Extrait d'un livre que je recommande, "Une dynastie de jardiniers et de botanistes : les Richard", mais dont je tairai l'auteur.
Contrairement à une idée reçue, l’activité du château de Versailles ne s’arrêta pas le 6 octobre 1789 avec le départ de la famille royale pour les Tuileries. Le personnel qui avait en charge l’entretien des bâtiments et des jardins, ainsi que bon nombre de fonctionnaires, restèrent en place en continuant son travail comme si de rien n’était. Tous se confortaient dans un illusoire retour du roi et de la cour. Antoine Richard comme tous les autres occupa son poste jusqu’à la chute des Tuileries le 10 août 1792. Dans le rôle des journées d’ouvriers qu’il tenait quotidiennement, il écrit pour les six premiers mois de l’année 1792 (22) :
- 9 février 1792 : journée à faire des trous pour planter des cerisiers.
- 19 mars 1792 : journée à planter des fleurs au Hameau.
- 21 avril 1792 : journée à planter des arbres verts sur les montagnes.
- 30 juin 1792 : journée à labourer et retirer au râteau.
Le rôle s’arrête à cette dernière date, mais les travaux à Trianon continueront et seront payés jusqu’au 10 août 1792.
Avec l’arrivée de la République, ayant fait allégeance au nouveau régime, plus par raison que par conviction, il est nommé par le ministre de l’intérieur, Roland, conservateur du jardin et des pépinières de Trianon (15).
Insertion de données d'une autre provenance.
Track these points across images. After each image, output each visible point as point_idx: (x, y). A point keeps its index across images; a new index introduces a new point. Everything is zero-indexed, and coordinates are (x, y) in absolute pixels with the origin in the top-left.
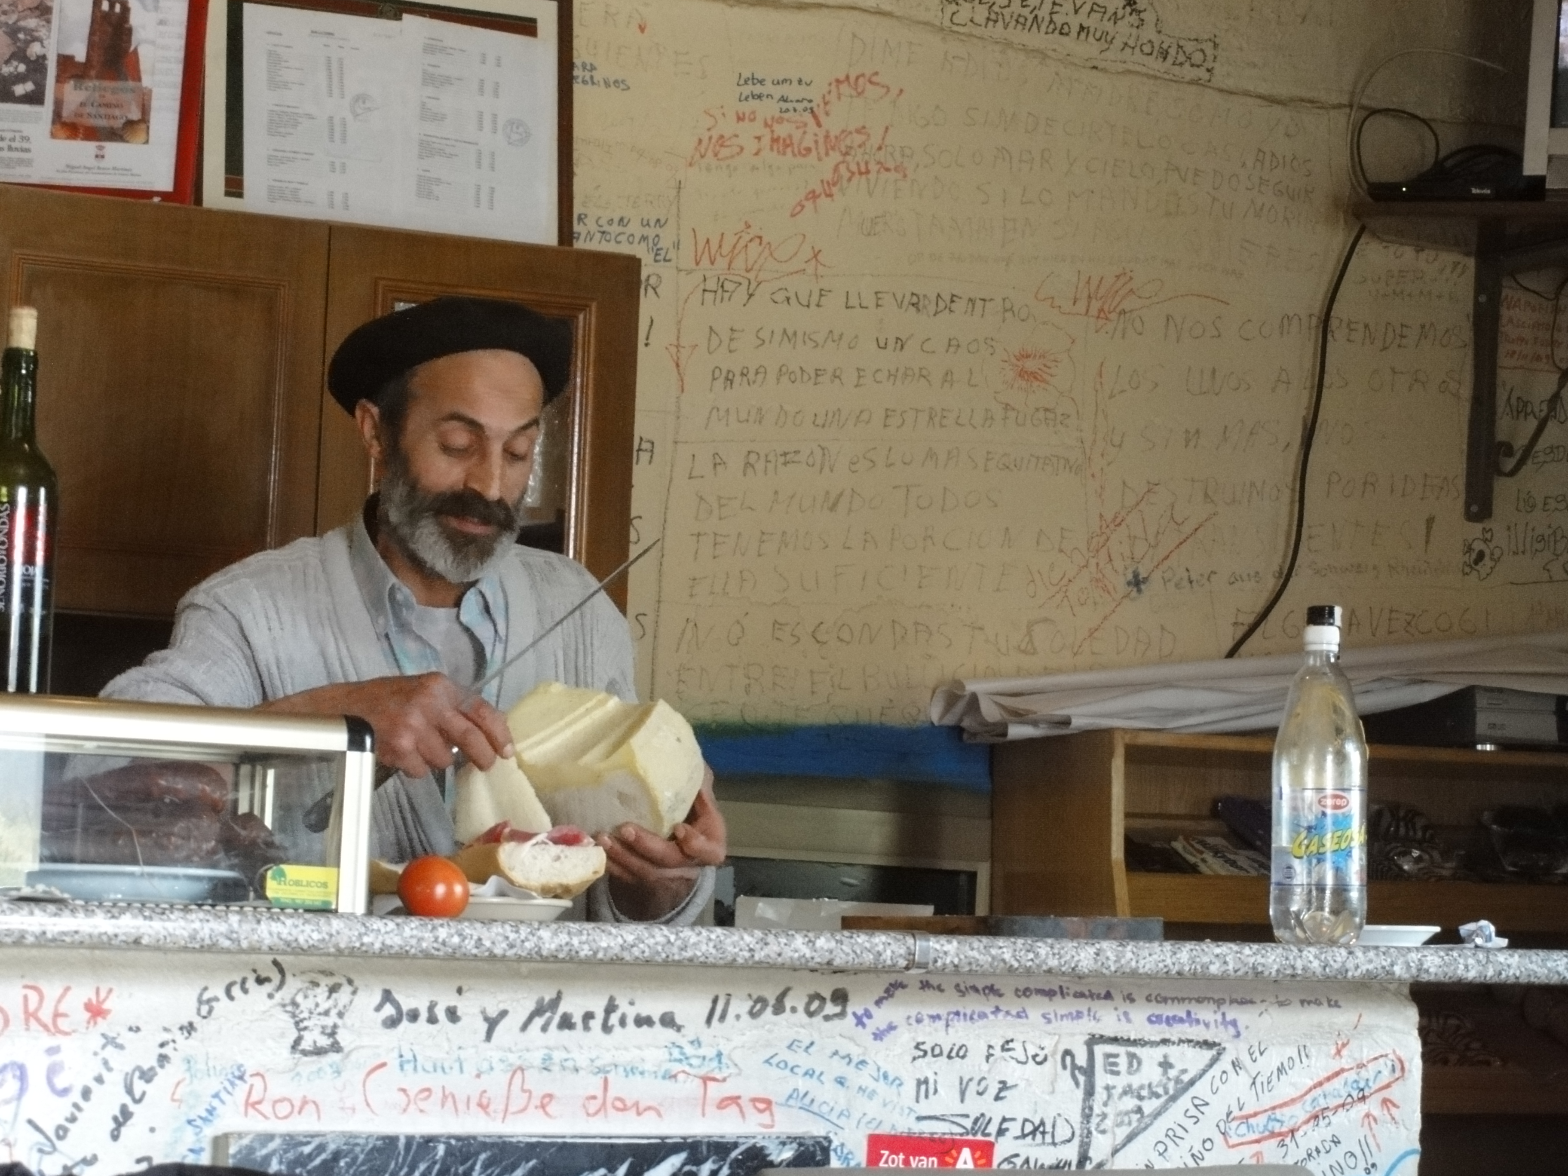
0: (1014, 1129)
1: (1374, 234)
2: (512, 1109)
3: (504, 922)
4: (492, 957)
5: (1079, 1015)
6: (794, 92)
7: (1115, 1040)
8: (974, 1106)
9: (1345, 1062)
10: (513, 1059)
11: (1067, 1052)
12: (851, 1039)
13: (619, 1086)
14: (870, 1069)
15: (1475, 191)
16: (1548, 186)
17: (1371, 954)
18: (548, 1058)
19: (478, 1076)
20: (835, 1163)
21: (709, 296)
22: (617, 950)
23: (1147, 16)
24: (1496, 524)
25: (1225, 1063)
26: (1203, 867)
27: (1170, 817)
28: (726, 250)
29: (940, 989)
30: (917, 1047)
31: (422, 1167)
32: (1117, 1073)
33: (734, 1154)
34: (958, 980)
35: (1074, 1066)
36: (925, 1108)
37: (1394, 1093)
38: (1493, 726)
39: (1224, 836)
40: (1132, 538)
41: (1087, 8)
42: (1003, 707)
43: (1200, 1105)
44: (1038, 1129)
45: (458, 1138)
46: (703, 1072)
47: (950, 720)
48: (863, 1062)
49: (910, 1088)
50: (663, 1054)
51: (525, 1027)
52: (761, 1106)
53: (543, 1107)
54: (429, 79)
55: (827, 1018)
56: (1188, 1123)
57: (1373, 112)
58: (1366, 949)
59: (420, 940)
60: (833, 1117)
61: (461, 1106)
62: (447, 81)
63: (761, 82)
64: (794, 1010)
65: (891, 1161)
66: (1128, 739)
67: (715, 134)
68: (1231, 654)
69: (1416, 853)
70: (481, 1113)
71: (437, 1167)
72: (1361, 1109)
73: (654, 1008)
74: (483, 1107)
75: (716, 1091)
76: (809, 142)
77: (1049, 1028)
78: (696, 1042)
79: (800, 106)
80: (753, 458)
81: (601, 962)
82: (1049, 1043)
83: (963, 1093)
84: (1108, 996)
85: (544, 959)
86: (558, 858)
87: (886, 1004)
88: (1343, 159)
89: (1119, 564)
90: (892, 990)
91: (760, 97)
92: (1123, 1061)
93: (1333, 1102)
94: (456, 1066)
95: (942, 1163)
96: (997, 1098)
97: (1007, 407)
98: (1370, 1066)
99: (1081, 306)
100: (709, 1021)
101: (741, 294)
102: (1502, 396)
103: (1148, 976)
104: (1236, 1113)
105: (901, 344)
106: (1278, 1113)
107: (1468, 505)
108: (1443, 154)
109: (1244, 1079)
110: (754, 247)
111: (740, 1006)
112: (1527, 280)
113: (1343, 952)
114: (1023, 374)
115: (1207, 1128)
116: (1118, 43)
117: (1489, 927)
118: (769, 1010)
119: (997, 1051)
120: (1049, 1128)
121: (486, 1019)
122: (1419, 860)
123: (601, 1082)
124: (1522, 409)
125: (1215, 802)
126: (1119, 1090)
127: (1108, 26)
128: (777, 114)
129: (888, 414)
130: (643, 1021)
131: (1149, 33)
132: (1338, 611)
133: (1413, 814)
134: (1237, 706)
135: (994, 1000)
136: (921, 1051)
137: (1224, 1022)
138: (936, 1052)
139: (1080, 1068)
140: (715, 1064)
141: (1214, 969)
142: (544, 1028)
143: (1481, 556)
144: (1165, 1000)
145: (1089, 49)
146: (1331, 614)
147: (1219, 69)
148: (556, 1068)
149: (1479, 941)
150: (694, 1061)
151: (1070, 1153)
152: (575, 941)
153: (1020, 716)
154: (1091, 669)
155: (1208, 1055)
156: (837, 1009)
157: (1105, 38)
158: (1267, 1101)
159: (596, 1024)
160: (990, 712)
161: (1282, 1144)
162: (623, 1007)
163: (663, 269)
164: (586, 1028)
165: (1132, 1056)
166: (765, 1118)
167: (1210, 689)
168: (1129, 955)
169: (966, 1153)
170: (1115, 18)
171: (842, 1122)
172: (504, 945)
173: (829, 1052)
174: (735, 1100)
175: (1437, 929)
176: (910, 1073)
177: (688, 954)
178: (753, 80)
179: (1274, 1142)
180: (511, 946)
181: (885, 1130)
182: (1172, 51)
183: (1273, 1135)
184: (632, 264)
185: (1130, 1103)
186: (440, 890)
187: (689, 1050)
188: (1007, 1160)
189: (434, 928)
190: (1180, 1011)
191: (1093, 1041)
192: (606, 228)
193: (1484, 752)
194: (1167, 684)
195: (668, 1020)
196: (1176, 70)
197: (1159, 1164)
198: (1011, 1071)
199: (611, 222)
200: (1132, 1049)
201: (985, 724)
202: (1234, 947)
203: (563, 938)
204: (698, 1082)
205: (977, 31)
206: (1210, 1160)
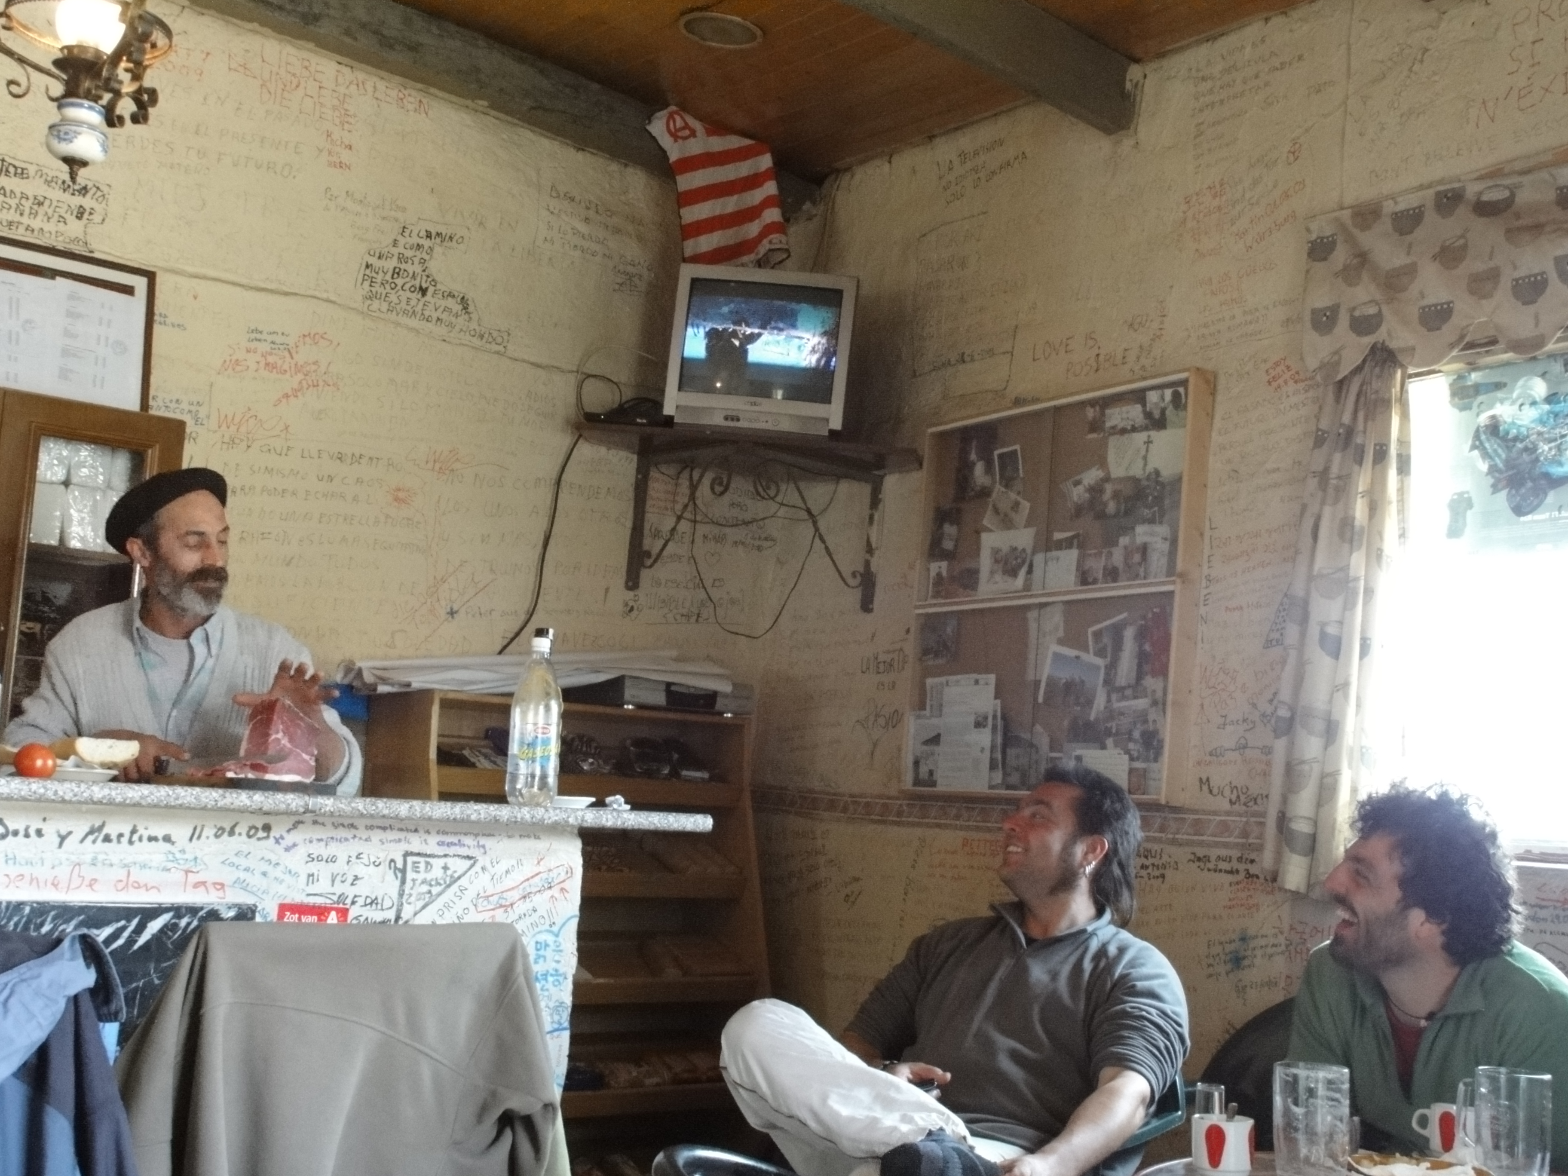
0: (360, 901)
1: (586, 439)
2: (72, 886)
3: (71, 781)
4: (64, 801)
5: (400, 840)
6: (279, 339)
7: (419, 854)
8: (339, 889)
9: (541, 868)
10: (74, 858)
11: (392, 861)
12: (272, 851)
13: (137, 875)
14: (281, 868)
15: (639, 420)
16: (676, 421)
17: (558, 811)
18: (95, 858)
19: (53, 868)
20: (258, 919)
21: (225, 446)
22: (138, 799)
23: (474, 316)
24: (641, 592)
25: (477, 868)
26: (478, 764)
27: (464, 737)
28: (237, 420)
29: (323, 824)
30: (309, 856)
31: (16, 919)
32: (418, 872)
33: (201, 914)
34: (333, 820)
35: (396, 868)
36: (311, 889)
37: (565, 885)
38: (634, 696)
39: (491, 749)
40: (451, 590)
41: (442, 309)
42: (374, 675)
43: (463, 890)
44: (374, 902)
45: (38, 903)
46: (186, 867)
47: (346, 681)
48: (277, 864)
49: (303, 878)
50: (163, 857)
51: (82, 841)
52: (218, 887)
53: (91, 885)
54: (71, 314)
55: (259, 839)
56: (456, 900)
57: (590, 376)
58: (555, 809)
59: (20, 790)
60: (259, 894)
61: (42, 884)
62: (79, 316)
63: (261, 332)
64: (240, 834)
65: (291, 918)
66: (441, 695)
67: (234, 358)
68: (500, 653)
69: (591, 760)
70: (53, 888)
71: (24, 920)
72: (549, 893)
73: (159, 831)
74: (55, 885)
75: (193, 878)
76: (286, 367)
77: (383, 847)
78: (183, 851)
79: (282, 347)
80: (245, 534)
81: (129, 805)
82: (382, 855)
83: (333, 881)
84: (416, 831)
85: (95, 803)
86: (111, 747)
87: (292, 832)
88: (572, 400)
89: (443, 603)
90: (296, 825)
91: (260, 340)
92: (422, 866)
93: (534, 890)
94: (40, 862)
95: (319, 920)
96: (352, 884)
97: (387, 516)
98: (555, 871)
99: (430, 465)
100: (191, 839)
101: (244, 445)
102: (647, 526)
103: (437, 820)
104: (482, 894)
105: (331, 479)
106: (505, 895)
107: (627, 583)
108: (624, 399)
109: (486, 877)
110: (252, 421)
111: (209, 831)
112: (664, 468)
113: (543, 810)
114: (396, 499)
115: (466, 902)
116: (457, 328)
117: (620, 798)
118: (226, 834)
119: (353, 859)
120: (380, 901)
121: (60, 836)
122: (592, 764)
123: (126, 873)
124: (656, 534)
125: (487, 731)
126: (419, 881)
127: (453, 319)
128: (269, 349)
129: (322, 515)
130: (151, 839)
131: (474, 325)
132: (551, 631)
133: (591, 740)
134: (500, 680)
135: (353, 831)
136: (311, 858)
137: (479, 846)
138: (319, 859)
139: (399, 870)
140: (193, 863)
141: (474, 817)
142: (94, 842)
143: (632, 609)
144: (447, 833)
145: (441, 330)
146: (547, 632)
147: (510, 347)
148: (99, 865)
149: (615, 806)
150: (181, 862)
151: (391, 915)
152: (113, 793)
153: (384, 681)
154: (425, 657)
155: (468, 863)
156: (265, 835)
157: (451, 325)
158: (499, 888)
159: (125, 840)
160: (368, 678)
161: (506, 911)
162: (141, 831)
163: (199, 429)
164: (119, 842)
165: (427, 863)
166: (221, 893)
167: (490, 671)
168: (428, 809)
169: (333, 914)
170: (457, 316)
171: (264, 896)
172: (71, 794)
173: (259, 857)
174: (204, 883)
175: (593, 799)
176: (304, 871)
177: (180, 802)
178: (256, 331)
179: (502, 910)
180: (75, 795)
181: (288, 901)
182: (486, 336)
183: (501, 906)
184: (181, 425)
185: (425, 888)
186: (39, 763)
187: (178, 855)
188: (356, 918)
189: (29, 784)
190: (454, 839)
191: (406, 854)
192: (168, 404)
193: (628, 710)
194: (465, 667)
195: (167, 839)
196: (488, 346)
197: (439, 921)
198: (359, 869)
199: (171, 401)
200: (428, 859)
201: (364, 684)
202: (484, 806)
203: (106, 791)
204: (183, 873)
205: (382, 316)
206: (467, 919)
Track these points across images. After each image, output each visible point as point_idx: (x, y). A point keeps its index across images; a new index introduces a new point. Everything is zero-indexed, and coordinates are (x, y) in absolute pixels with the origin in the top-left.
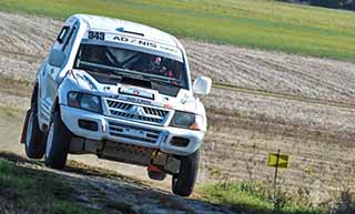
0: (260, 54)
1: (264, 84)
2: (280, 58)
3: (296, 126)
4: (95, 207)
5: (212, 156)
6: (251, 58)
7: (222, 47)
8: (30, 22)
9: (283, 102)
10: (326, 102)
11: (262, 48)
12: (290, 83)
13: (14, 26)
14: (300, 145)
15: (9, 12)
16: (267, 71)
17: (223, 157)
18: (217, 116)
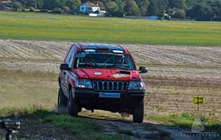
0: (174, 48)
1: (178, 62)
2: (185, 49)
3: (197, 81)
4: (114, 134)
5: (158, 101)
6: (170, 50)
7: (155, 46)
8: (59, 44)
9: (189, 70)
10: (209, 68)
11: (175, 44)
12: (192, 60)
13: (51, 47)
14: (201, 91)
15: (48, 41)
16: (179, 56)
17: (163, 101)
18: (157, 81)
L’avenir du domaine de Versailles sembla compromis quand en septembre 1793, Charles Delacroix, commissaire de la Convention en mission à Versailles, déclara en contemplant le parc depuis les terrasses (31) : « Il faut que la charrue passe ici. » Aussitôt, Antoine Richard, avec l’appui des habitants de Versailles, décide de faire échec à ce projet iconoclaste. Il envoie à la Convention un mémoire où il propose habilement pour sauver le parc de le faire évoluer en jardin de rapport en transformant les parterres en potager et en plantant des arbres fruitiers dans toutes les allées. La fin de l’année voit les deux parterres de Latone changés en champ de pommes de terre et en verger. Finalement la Convention, devant la pression des Versaillais, retira son projet (19, 32). Mais le même Delacroix qui voulait détruire à tout jamais les symboles de la royauté, récidiva au début de l’année 1795 en voulant mettre en vente les jardins du Petit Trianon et du Hameau après les avoir divisés en dix lots. Antoine Richard s’adresse alors à Delacroix et à la Convention pour surseoir à cette vente, arguant du peu de profit que l’on en tirerait et de la perte inestimable de ce conservatoire de botanique. La Convention écouta sa supplique et par un décret du 14 germinal an III (3 avril 1795), reporta sine die cette vente en déclarant la nécessité de garder et d’entretenir les maisons et jardins nationaux aux frais de la République « pour servir aux jouissances du peuple et former des établissements utiles à l’agriculture et aux arts. » Mais renonçant à ses belles promesses pour un simple intérêt pécuniaire, la Convention loua le domaine au limonadier Langlois qui transforma le château du Petit Trianon en auberge, le pavillon français en café et le jardin français en bal public (15, 31). Antoine Richard se retrouva sans emploi et sans ressources.
En 1795 la Convention décida la création d’un Institut national chargé de recueillir les découvertes et de perfectionner les arts et les sciences, avec une École centrale par département. En 1798 le Potager du roi devint le jardin botanique de l’École centrale de Versailles dont la direction fut confiée à Antoine Richard. Il put ainsi sauver en les rapatriant au Potager les collections botaniques qu’il entretenait dans les serres chaudes du Petit Trianon, derniers vestiges du jardin botanique de Louis XV (33).
En 1805, sous l’Empire, le Potager est rendu à sa destination première, et Richard est démis de ses fonctions par le comte Lelieur de Ville-sur-Arce, administrateur des parcs, pépinières et jardins impériaux (33). Éprouvant les plus grandes difficultés financières, il est contraint de vendre les livres les plus prestigieux de sa bibliothèque (1). Pour subvenir aux besoins de sa famille, il devient pépiniériste en faisant le commerce d’arbres qu’il fait croître dans des lopins de terre qu’il possède à Saint-Germain-en-Laye. Désespéré, ruiné et malade il meurt le 27 janvier 1807 à Versailles au n° 26 de la rue Saint-Honoré, âgé de 73 ans (34).